Bir of çeksem karşıki dağlar yıkılır.

Bugün posta günü canım sıkılır.

Ellerin mektubu gelmiş okunur.

Benim yüreğime hançer sokulur.

Bir of çeksem karşıki dağlar iniler.

İflah etmez bu dert beni pareler.

Orta Anadolu Bölgesi’ne ait ve anonim olan bu türküde mübalağa sanatının en uç türü karşımıza çıkmaktadır. Bir of çekilmesi ile dağların yıkılması ya da inlemesi, okuyucunun ya da dinleyicinin mantık sınırını zorlamaktadır.

Örnek 2:

Bin atlı akınlarda çocuklar gibi şendik,

Bin atlı o gün dev gibi bir orduyu yendik.

Haykırdı, ak tolgalı beylerbeyi "İlerle!"

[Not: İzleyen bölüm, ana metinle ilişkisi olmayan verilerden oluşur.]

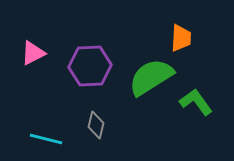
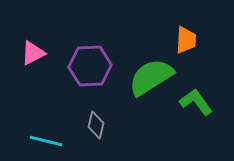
orange trapezoid: moved 5 px right, 2 px down
cyan line: moved 2 px down
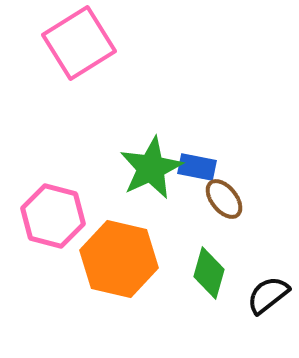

Bir yaz günü geçtik Tuna'dan kafilelerle,

Şimşek gibi atıldık bir semte yedi koldan,

Şimşek gibi Türk atlarının geçtiği yoldan,

Bir gün yine doludizgin atlarımızla,

Yerden yedi kat arşa kanatlandık o hızla,

Cennette bugün gülleri açmış görürüz de

Hâlâ o kızıl hâtıra gitmez gözümüzde,

Bin atlı akınlarda çocuklar gibi şendik,

Bin atlı o gün dev gibi bir orduyu yendik.

Yahya Kemal Beyatlı’ya ait olan Akıncılar şiirinde de mübalağa sanatının en estetik örneğine rastlarız. Şair altı çizili olarak gösterilen dizelerde, atlar ile yedi kat gökyüzüne yükseldiğinden bahsetmekte ve mübalağa sanatının en uç örneklerinden bir tanesi vermektedir.